What is a challenge modern corporate treasuries face in managing their portfolios right now?

If you look back over 2018 and 2019, we’ve had some pretty major things happen from a macroeconomic perspective. We’ve had tax reform that has had impacts on repatriation, which means we saw a huge influx of cash come from offshore accounts. The interesting thing about what we’re seeing here is companies are incentivized to invest back in their business, whether that be additional CapEx, or investments into other areas of operations, or shareholder type activities such as share buy backs or declaring dividends.

Companies are actually investing a lot of their money back into the business, which has had an impact on portfolios, but that’s almost in line with what we were previously talking about, the shortening of the duration of their portfolios, and holding much more of a liquidity state in mind, because I think a lot of people don’t quite know what those incentives are going to hold.

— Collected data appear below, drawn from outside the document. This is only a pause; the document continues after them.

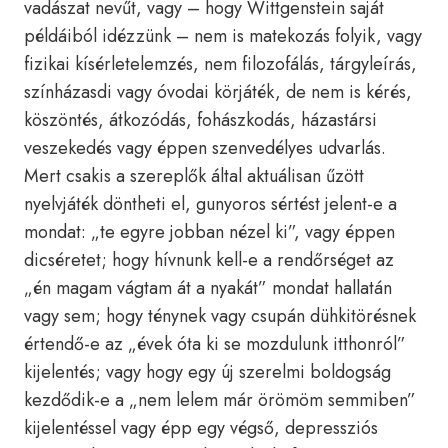
vadászat nevűt, vagy – hogy Wittgenstein saját
példáiból idézzünk – nem is matekozás folyik, vagy
fizikai kísérletelemzés, nem filozofálás, tárgyleírás,
színházasdi vagy óvodai körjáték, de nem is kérés,
köszöntés, átkozódás, fohászkodás, házastársi
veszekedés vagy éppen szenvedélyes udvarlás.
Mert csakis a szereplők által aktuálisan űzött
nyelvjáték döntheti el, gunyoros sértést jelent-e a
mondat: „te egyre jobban nézel ki”, vagy éppen
dicséretet; hogy hívnunk kell-e a rendőrséget az
„én magam vágtam át a nyakát” mondat hallatán
vagy sem; hogy ténynek vagy csupán dühkitörésnek
értendő-e az „évek óta ki se mozdulunk itthonról”
kijelentés; vagy hogy egy új szerelmi boldogság
kezdődik-e a „nem lelem már örömöm semmiben”
kijelentéssel vagy épp egy végső, depressziós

So, they’re sitting on “dry powder,” or an opportunistic balance if that makes sense.

What other pervasive challenges do you see?

One of the major challenges treasury departments have today is reading the landscape and trying to structure the portfolio accordingly. And at what level that’s happening, if it’s the treasurer making those decisions or the analyst with the ear to the ground, and trying to provide recommendations upstream.
I think what you’re finding is there’s a little bit of uncertainty that creates some tension, if you will, some professional tension among treasury teams in FP&A teams and the whole company on how to structure their investments. This is putting a squeeze on the investment world in and of itself.

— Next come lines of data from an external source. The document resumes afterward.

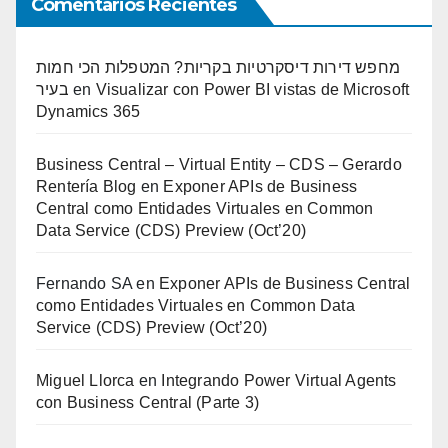
Comentarios Recientes
מחפש דירות דיסקרטיות בקריות? המטפלות הכי חמות
בעיר
en
Visualizar con Power BI vistas de Microsoft
Dynamics 365
Business Central – Virtual Entity – CDS – Gerardo
Rentería Blog
en
Exponer APIs de Business
Central como Entidades Virtuales en Common
Data Service (CDS) Preview (Oct’20)
Fernando SA
en
Exponer APIs de Business Central
como Entidades Virtuales en Common Data
Service (CDS) Preview (Oct’20)
Miguel Llorca
en
Integrando Power Virtual Agents
con Business Central (Parte 3)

With that, if you’re going to go further out on the curve, or hire separately managed accounts, or whatever that is, a lot of people get a little antsy when they think about that because it requires a whole bunch of additional processes and procedures generally.

How key is an investment accounting and reporting solution like Clearwater?

I can give you an example. There was a scandal at a large global manufacturer a few years ago when I was working as a senior treasury analyst in the corporate sector. I got an email from our treasurer over the weekend asking for our exposure to this company and my recommendation. We were getting questions and we needed to understand our exposure because of the major headline risk.

So I thought, “OK, well, I left my work computer at the office but since I had Clearwater I could actually get this information using a browser on my phone.” I logged in and I ran an exposure report. I was able to reply to the treasurer with how many holdings of that company we had across so many managers.

Then, I could start to work through my recommendation on whether or not we should sell off those holdings, do we hold and what analysis takes place. By the time the treasurer came in on Monday, everything was well-suited to him. He could take it to the CFO or whoever he was getting questions from and show our exact exposure and recommendations.

Having that type of information at your fingertips, even on the weekend, wherever you can get internet, saves a lot of time and heartache in the long run.

Market discussions aside, how does your passion for the outdoors, and that entrepreneurial spirit that encouraged you to start your own foundation, drive what you do here at Clearwater?

I can relate it back to snowmobiling. When you get off trail and you’re kind of boondocking through the trees, you’ve got to figure out how get to the top, right? You really have to take a step back and evaluate how you’re going to navigate through this, and then along the way, sometimes you can’t stick to that path that you had kind of molded at the bottom of the hill.

So, you have to learn how to be agile, and maneuver with it, but having the end goal of reaching the top. In a business situation, you might think about it as trying to summit those mountains of opportunities.